Youku’s American depositary receipts sank 4.5 percent to $18.21, the lowest close since Jan. 10. The shares have have declined 27 percent since the announcement of the acquisition Tudou’s ADRs lost 6.6 percent to $27.41, the lowest level since March 9. Its ADRs have surged 78 percent since March 11.
“The resignation of the COO isn’t as bad as if their CFO resigned, but it’s still not a good sign,” Michael Ding, who helps manage $2.2 billion at U.S. Global Investors, said by phone yesterday from San Antonio, Texas. “Even before this news, there were questions about how the merger will improve competitiveness. There’s a lot of competition in video. They’ve both spent a lot of money already, and it’s not clear how they can ever turn a profit.”

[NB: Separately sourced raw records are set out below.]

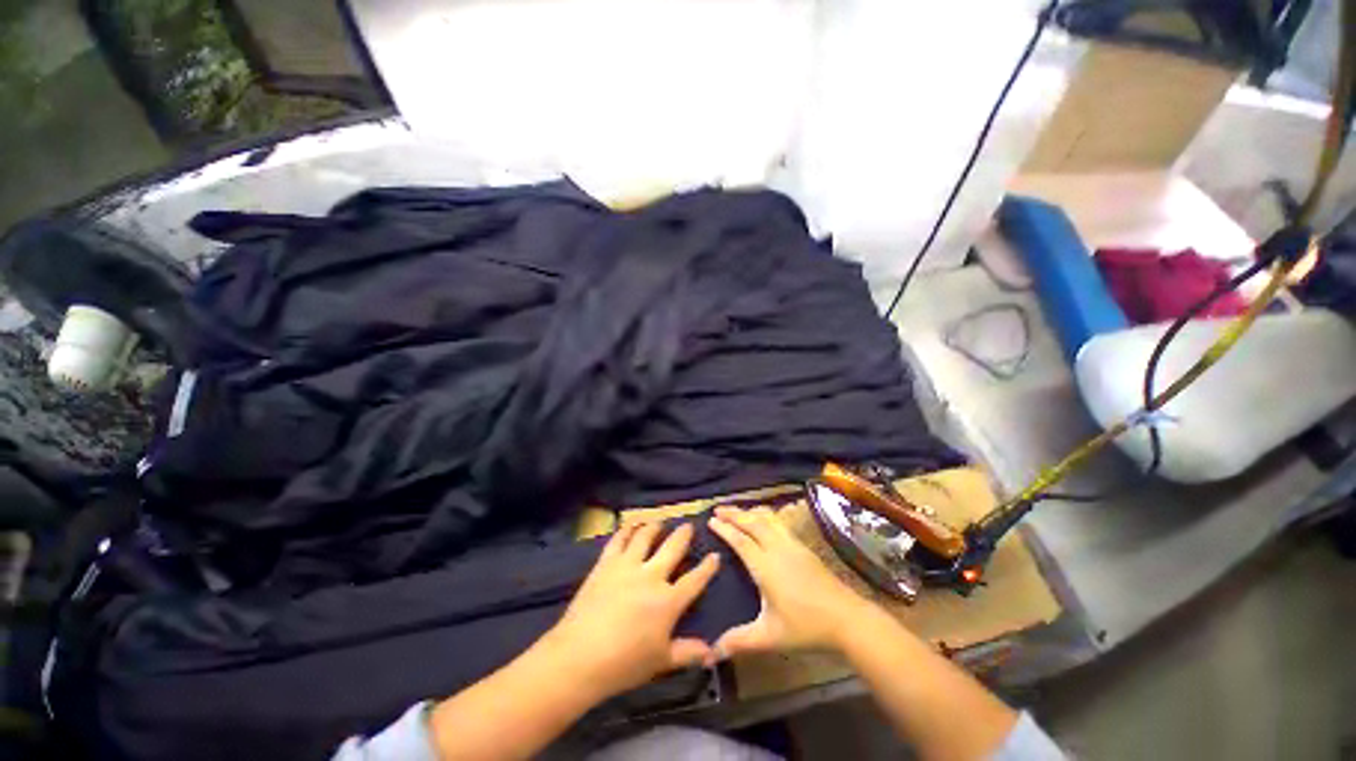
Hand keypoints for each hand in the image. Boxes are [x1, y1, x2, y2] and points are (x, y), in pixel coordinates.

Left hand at [539, 522, 720, 698]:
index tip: (715, 555)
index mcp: (669, 601)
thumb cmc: (624, 664)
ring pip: (645, 537)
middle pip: (672, 548)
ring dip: (655, 527)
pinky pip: (619, 539)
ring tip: (659, 522)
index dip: (707, 567)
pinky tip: (630, 525)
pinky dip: (626, 529)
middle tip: (688, 525)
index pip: (694, 580)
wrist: (580, 655)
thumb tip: (711, 652)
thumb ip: (687, 652)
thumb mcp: (661, 662)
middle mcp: (652, 576)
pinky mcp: (606, 563)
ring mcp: (628, 566)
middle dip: (683, 535)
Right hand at [709, 506, 871, 656]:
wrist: (847, 618)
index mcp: (766, 566)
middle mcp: (777, 548)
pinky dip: (766, 515)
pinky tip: (765, 519)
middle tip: (717, 509)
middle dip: (734, 513)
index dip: (724, 529)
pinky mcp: (803, 546)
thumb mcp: (770, 636)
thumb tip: (711, 653)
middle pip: (752, 522)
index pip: (740, 540)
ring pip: (768, 518)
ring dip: (750, 511)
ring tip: (737, 510)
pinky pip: (779, 522)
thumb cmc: (806, 627)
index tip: (710, 521)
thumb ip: (740, 641)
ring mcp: (792, 545)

AsiaInfo-Linkage Inc., which sells telecommunication software to China’s biggest wireless carriers, sank 3.6 percent to $11.92, the biggest decline since June 20.
The Beijing-based company said it will report second-quarter financial results on July 30 after U.S. trading closes. The company will probably report a 78 percent decline in the quarter to $7.2 million, according to the average estimate of six analysts surveyed by Bloomberg.
China Petroleum and Chemical Corp., Asia’s largest refiner also known as Sinopec, rebounded from the lowest level since September 2010 as BOCOM International recommended buying the shares of Asia’s largest refiner.
The ADRs of Beijing-based Sinopec advanced 3.1 percent to $85.26 in New York yesterday, trading at a 0.9 percent premium above its Hong Kong stock. Each ADR represents 100 underlying shares of Sinopec.
Sinopec was raised to buy from long-term buy at BOCOM by equity analyst Fei Wu. BOCOM’s 12-month target price is HK$8 ($1) per share.
Lower Fuel Prices
China, the world’s second-biggest oil consumer, reduced fuel prices for the third time since May yesterday, easing costs for factories and motorists while threatening profit margins at refiners.
China may seek ways to “promote a reasonable growth in investment,” Premier Wen Jiabao said in a statement posted on a government website yesterday. Economists expect the government to report tomorrow that second-quarter gross domestic product expanded at the slowest pace in three years. Passenger-vehicle sales in the world’s second-largest economy rose in June, exceeding analysts’ estimates for a fourth consecutive month.
“The Chinese recognize that growth is slow, but unlike in the U.S., there’s a lot they can do both through monetary and fiscal measures to stimulate their economy,” Joseph Tanious, a strategist at JPMorgan Funds, who helps oversee $394 billion, said by phone from New York yesterday. “Once we get a little more clarity on growth, you’re likely to see multiples expand and stock prices move up.”
The People’s Bank of China may report new yuan loans, money supply and foreign-exchange reserves data for June as early as today.
21Vianet jumped 4.5 percent, the most since June 15, to $11.52.